Naam Shabana movie review: Taapsee Pannu kicks some serious butt, Akshay Kumar comes in for a praiseworthy cameo to show how the big boys do it. But the film falls flat as a credible storyline goes missing.
Naam Shabana movie cast: Taapsee Pannu, Akshay Kumar, Manoj Bajpayee, Anupam Kher, Prithviraj Sukumaran, Danny Denzongpa
Naam Shabana movie director: Shivam Nair
Naam Shabana movie rating: 1.5 stars
What’s not to like about a film which toplines a girl who kicks serious butt? Given producer and writer Neeraj Pandey’s record of ratcheting up the patriotic quotient, it comes as no surprise that Naam Shabana’s leading lady does it for her country.

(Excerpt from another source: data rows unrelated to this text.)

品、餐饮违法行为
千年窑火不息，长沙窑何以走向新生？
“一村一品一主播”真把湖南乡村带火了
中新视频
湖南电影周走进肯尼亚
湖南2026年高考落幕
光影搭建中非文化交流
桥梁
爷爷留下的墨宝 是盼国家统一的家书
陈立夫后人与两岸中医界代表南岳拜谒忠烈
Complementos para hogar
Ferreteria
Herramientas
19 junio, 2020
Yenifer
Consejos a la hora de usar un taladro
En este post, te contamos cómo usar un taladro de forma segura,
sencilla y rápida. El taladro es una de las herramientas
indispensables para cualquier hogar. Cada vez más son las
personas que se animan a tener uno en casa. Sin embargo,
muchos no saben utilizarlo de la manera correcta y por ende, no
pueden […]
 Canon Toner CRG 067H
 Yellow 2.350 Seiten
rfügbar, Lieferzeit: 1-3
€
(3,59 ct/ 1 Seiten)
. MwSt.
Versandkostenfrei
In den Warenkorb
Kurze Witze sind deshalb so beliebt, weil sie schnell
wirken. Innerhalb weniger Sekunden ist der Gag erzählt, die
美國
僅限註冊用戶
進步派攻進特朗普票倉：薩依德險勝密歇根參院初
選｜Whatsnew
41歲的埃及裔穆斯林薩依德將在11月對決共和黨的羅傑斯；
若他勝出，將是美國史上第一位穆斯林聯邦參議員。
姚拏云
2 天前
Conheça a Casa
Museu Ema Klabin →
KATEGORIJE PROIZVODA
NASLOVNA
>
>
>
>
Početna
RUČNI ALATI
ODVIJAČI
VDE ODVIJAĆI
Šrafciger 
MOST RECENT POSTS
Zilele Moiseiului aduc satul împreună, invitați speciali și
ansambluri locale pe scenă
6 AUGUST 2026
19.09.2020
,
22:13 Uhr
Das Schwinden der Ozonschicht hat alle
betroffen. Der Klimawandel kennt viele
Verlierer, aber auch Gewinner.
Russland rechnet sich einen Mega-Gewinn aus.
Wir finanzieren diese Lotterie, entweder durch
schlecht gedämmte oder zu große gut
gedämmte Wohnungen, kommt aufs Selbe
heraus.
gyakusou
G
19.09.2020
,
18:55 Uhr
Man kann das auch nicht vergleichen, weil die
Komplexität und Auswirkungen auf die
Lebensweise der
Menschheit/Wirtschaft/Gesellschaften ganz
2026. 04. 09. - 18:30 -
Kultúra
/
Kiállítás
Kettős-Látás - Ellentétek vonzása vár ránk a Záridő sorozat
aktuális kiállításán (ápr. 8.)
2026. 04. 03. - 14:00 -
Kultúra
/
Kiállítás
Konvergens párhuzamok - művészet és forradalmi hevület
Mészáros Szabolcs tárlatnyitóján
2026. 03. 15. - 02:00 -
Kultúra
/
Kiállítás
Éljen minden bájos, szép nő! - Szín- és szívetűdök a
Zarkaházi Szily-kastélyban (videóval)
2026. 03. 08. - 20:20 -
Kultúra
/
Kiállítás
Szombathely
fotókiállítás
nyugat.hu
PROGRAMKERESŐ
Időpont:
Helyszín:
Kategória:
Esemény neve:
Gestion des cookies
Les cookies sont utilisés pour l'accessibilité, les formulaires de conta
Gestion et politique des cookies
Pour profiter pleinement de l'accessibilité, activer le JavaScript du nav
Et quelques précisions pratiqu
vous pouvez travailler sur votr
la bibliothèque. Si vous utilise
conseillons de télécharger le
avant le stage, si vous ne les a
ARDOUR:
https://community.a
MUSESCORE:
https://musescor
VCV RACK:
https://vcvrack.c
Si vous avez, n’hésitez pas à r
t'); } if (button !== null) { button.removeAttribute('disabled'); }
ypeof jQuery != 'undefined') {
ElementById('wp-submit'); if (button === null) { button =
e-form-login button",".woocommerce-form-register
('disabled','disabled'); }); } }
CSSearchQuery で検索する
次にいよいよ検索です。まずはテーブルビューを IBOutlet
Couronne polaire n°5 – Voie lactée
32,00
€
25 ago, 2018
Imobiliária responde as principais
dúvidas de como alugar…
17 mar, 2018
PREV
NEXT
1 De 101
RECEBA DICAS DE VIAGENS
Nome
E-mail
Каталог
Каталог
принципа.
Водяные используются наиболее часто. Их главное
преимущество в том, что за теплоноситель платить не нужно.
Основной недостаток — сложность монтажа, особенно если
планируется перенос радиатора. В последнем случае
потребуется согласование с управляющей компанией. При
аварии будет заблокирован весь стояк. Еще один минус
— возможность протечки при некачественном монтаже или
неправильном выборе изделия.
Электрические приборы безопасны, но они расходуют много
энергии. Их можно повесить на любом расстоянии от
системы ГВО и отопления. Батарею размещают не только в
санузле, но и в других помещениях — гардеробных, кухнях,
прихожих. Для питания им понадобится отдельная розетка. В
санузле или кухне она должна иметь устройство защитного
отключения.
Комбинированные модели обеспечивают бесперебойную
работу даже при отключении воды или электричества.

What does come as a surprise, however, is just how much of a drag the film is. Except for a few stray sequences in which the limber Taapsee Pannu goes after the bad guys, and the ones in which co-star Akshay Kumar moves in to demonstrate how the big boys do it, there is nothing either novel or interesting about the film.
Taapsee Pannu plays Shabana, a girl with a dark past, who lives with her mother, and who is hand-picked to join an intelligence group that appears to have sweeping powers when they target enemies of the state.
Many of the characters show up from Pandey’s Baby (2015) including Pannu’s Shabana who had bit part; Naam Shabana tells us just how she came to be a special agent skilled with her hands. Pannu left an impression in that brief role. Here, she gets a role many leading ladies would kill for, and she makes us believe it is her doing the action, not
a body double, but she is strangely held in, and strictly one-note. Did she get stymied by the demands of her part, or was she instructed to keep her aspect closed, leaving her much too stiff?
The other problem is the plot. Or, more precisely, the lack of it. There’s a great deal of toing and froing, from cool European cities to tropical desi locations, as the gang of spies, headed by Manoj Bajpayee’s chief, goes after a global arms kingpin, also involved in trafficking and drugs. But you are left looking for a credible storyline in a film which is meant to focus upon the smarts of its leading lady, which, instead, gives us such unintentionally hilarious lines as: ‘women are born spies’. Or words to that effect.
You would think that the dishy Prithviraj Sukumaran’s appearance as the chief villain, all sharp suits, studded ear, surrounded by black-suited henchmen with bristling guns, would rev up things. But even that reliably excellent actor gets lost in this all-over-the-place flick. And the final nail is the incessantly annoying background music. It goes on and on. So does the film.